Killer’s Kiss (1955), su segundo largometraje, es un ejemplo de la primera vez que un artista importante entró en la industria cinematográfica para realizar su propia película, haciendo lo que se le daba la gana. Prestó más atención a los requerimientos de la serie B que a la lógica comercial, mostrando la figura de un boxeador y la muchacha que él protege de las proposiciones de su patrón, dueño de un salón de baile y de sus tentaciones de venganza. En The Killing (1956), su tercer largometraje, con un estilo rítmico y apabullante, relata un atraco llevado a cabo en un hipódromo. La película es sólida, con largos travellings y extrema violencia, muy al estilo del film noir. Hay una penetrante observación del los personajes, verosímiles y paroxísticos a un tiempo, en el marco de una acción muy concentrada, pero rica en aberrantes detalles (el sacrificio de un caballo). Fue un atrevimiento presentar una película de clase B sin orden cronológico. El sórdido y egoísta mundo del crimen, con una variedad de malhechores inédita, late a lo largo de un de las obras cumbres de la serie negra.

En Paths of Glory (1957), su cuarto largometraje, película antimilitarista, expone el por qué de unos procesos contra una rebelión de soldados, durante la primera guerra mundial (1917).
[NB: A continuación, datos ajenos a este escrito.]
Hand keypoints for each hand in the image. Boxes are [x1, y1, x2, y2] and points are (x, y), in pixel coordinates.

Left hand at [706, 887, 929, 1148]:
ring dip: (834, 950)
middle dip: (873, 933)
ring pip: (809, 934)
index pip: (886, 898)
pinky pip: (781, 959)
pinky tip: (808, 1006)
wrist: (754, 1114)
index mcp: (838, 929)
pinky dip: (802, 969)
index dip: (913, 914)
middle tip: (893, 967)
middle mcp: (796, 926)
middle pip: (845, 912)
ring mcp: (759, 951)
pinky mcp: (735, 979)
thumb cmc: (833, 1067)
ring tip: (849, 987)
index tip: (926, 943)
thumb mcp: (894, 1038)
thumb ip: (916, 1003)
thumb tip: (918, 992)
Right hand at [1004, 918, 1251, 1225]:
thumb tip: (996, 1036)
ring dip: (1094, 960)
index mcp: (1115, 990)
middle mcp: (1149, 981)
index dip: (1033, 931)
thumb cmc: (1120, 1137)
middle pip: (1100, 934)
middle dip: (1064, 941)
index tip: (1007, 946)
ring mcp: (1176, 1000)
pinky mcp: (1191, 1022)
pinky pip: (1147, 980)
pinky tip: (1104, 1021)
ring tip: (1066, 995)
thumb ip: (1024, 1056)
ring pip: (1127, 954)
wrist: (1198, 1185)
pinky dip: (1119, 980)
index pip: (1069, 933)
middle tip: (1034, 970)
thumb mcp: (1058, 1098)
El tema son los acontecimientos (un motín en el ejército francés) que conducen a un consejo de guerra. En Spartacus (1960) no vemos evidencias de su estilo, excepto las secuencias de las luchas de los gladiadores. Espectáculo e idea social salvan la película, aunque la actitud social no es muy convincente en cuanto a la explicación de las causas de la rebelión y los abusos de poder. Lolita (1962) describe una Norteamérica presta a la liberación sexual, con un estilo opuesto a su rápido ritmo narrativo. Doctor Strangelove or How I Learned to Stop Worrying and Love the Bomb (1963) es una farsa apocalíptica que, bajo una aparente bufonada, denuncia lo absurdo de la tecnocracia, la violencia extrema del nazismo y la reducción de la política a un ballet de marionetas que nada puede desequilibrar. Un comedia de pesadilla.
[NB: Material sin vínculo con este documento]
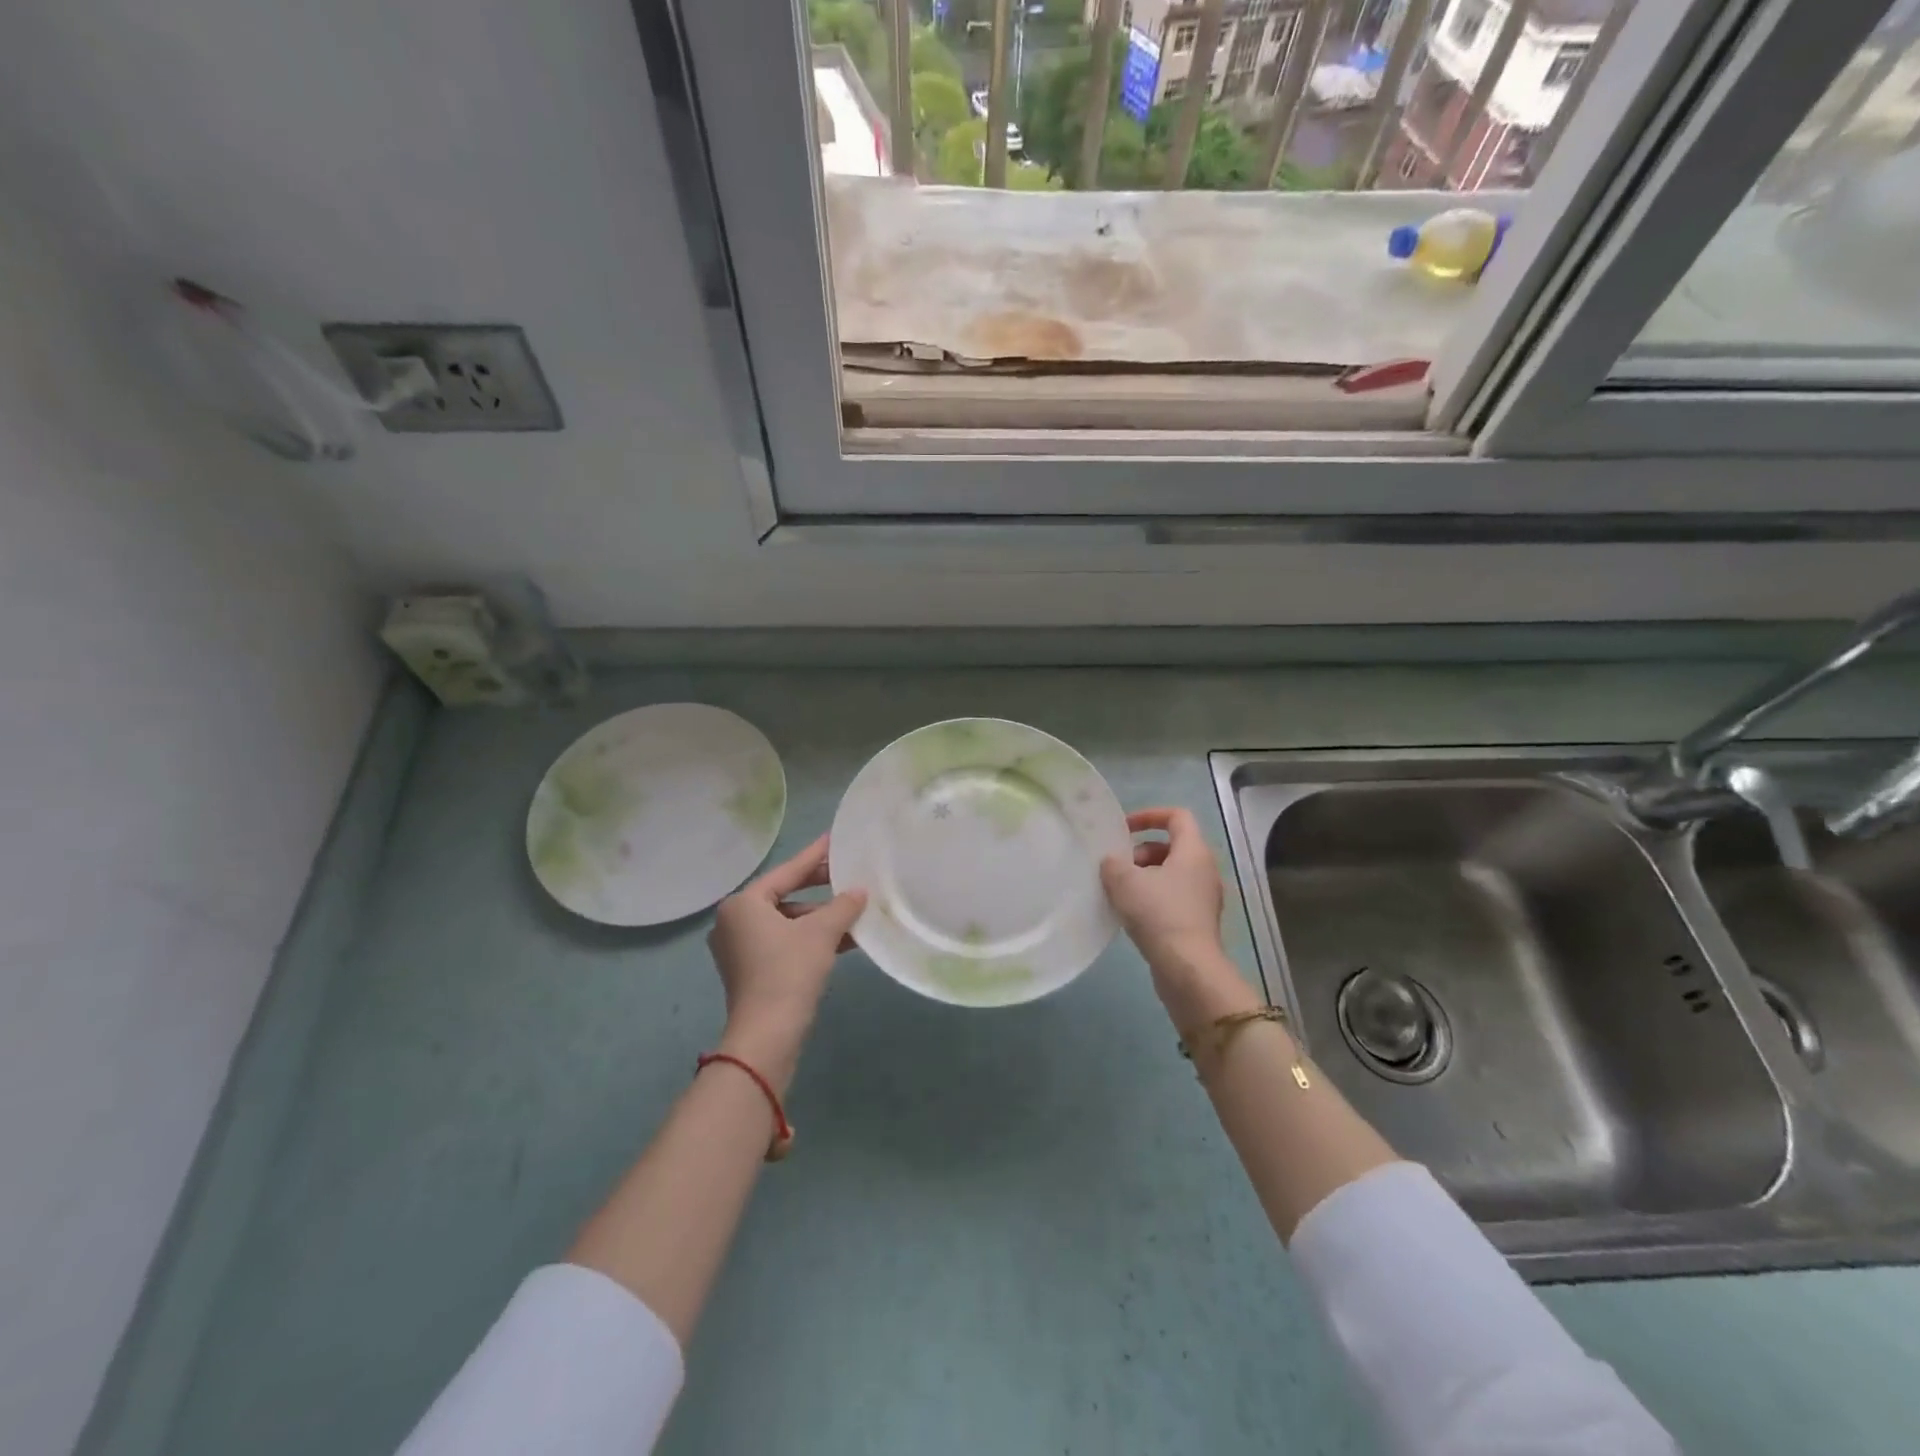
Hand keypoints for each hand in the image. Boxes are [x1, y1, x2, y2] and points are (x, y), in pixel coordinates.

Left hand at [708, 835, 865, 1082]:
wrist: (767, 1035)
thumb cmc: (789, 972)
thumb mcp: (822, 933)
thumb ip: (842, 906)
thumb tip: (859, 892)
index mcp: (743, 903)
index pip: (786, 872)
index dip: (814, 855)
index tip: (833, 838)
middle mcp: (734, 920)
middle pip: (784, 895)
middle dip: (819, 889)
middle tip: (848, 873)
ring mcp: (739, 947)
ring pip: (786, 921)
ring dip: (819, 918)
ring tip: (853, 910)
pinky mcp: (749, 970)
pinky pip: (783, 941)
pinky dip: (809, 938)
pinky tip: (843, 938)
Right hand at [1102, 807, 1254, 1028]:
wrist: (1187, 968)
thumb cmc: (1159, 914)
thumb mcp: (1124, 881)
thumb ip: (1113, 863)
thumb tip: (1112, 862)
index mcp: (1194, 851)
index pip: (1177, 816)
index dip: (1149, 815)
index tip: (1124, 828)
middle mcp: (1205, 869)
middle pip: (1172, 846)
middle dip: (1141, 852)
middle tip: (1119, 869)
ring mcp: (1205, 897)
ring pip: (1171, 874)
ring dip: (1145, 877)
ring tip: (1120, 893)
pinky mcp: (1199, 921)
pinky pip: (1173, 897)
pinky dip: (1152, 898)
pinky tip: (1131, 915)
2001 A Space Odyssey (1968), es una película futurista plenamente lograda. La narración fue planeada en capítulos visuales (El alba de la humanidad, La pérdida en el espacio de un astronauta cuya suerte no llega a saberse, La persecución de un misterioso objeto celeste) unidos entre sí con las notas del vals El Danubio Azul. La concepción visual es magnífica. Hacia el final, el viaje psicodélico nos transporta hacia una nueva dimensión (se piensa, actualmente, en una caída, a la velocidad de la luz, inevitable y sin retorno, rumbo al centro de un hoyo negro) de sonido, color y movimiento, en el que las nociones de tiempo y espacio se pierden durante los diez minuto que dura. Al final de la parte inicial de la película, acompañada magistralmente de Also Sprach Zarathustra de Richard Strauss, hay un corte en el que se sintetiza, como bien se ha dicho, “la evolución tecnológica del hombre”. El antropoide que ha aprendido por casualidad a guerrear con un instrumento externo a su ser, lo lanza hacia arriba e inmediatamente vemos el espacio exterior colonizado, por el propio hombre, independientemente de misteriosos monolitos, portadores del conocimiento.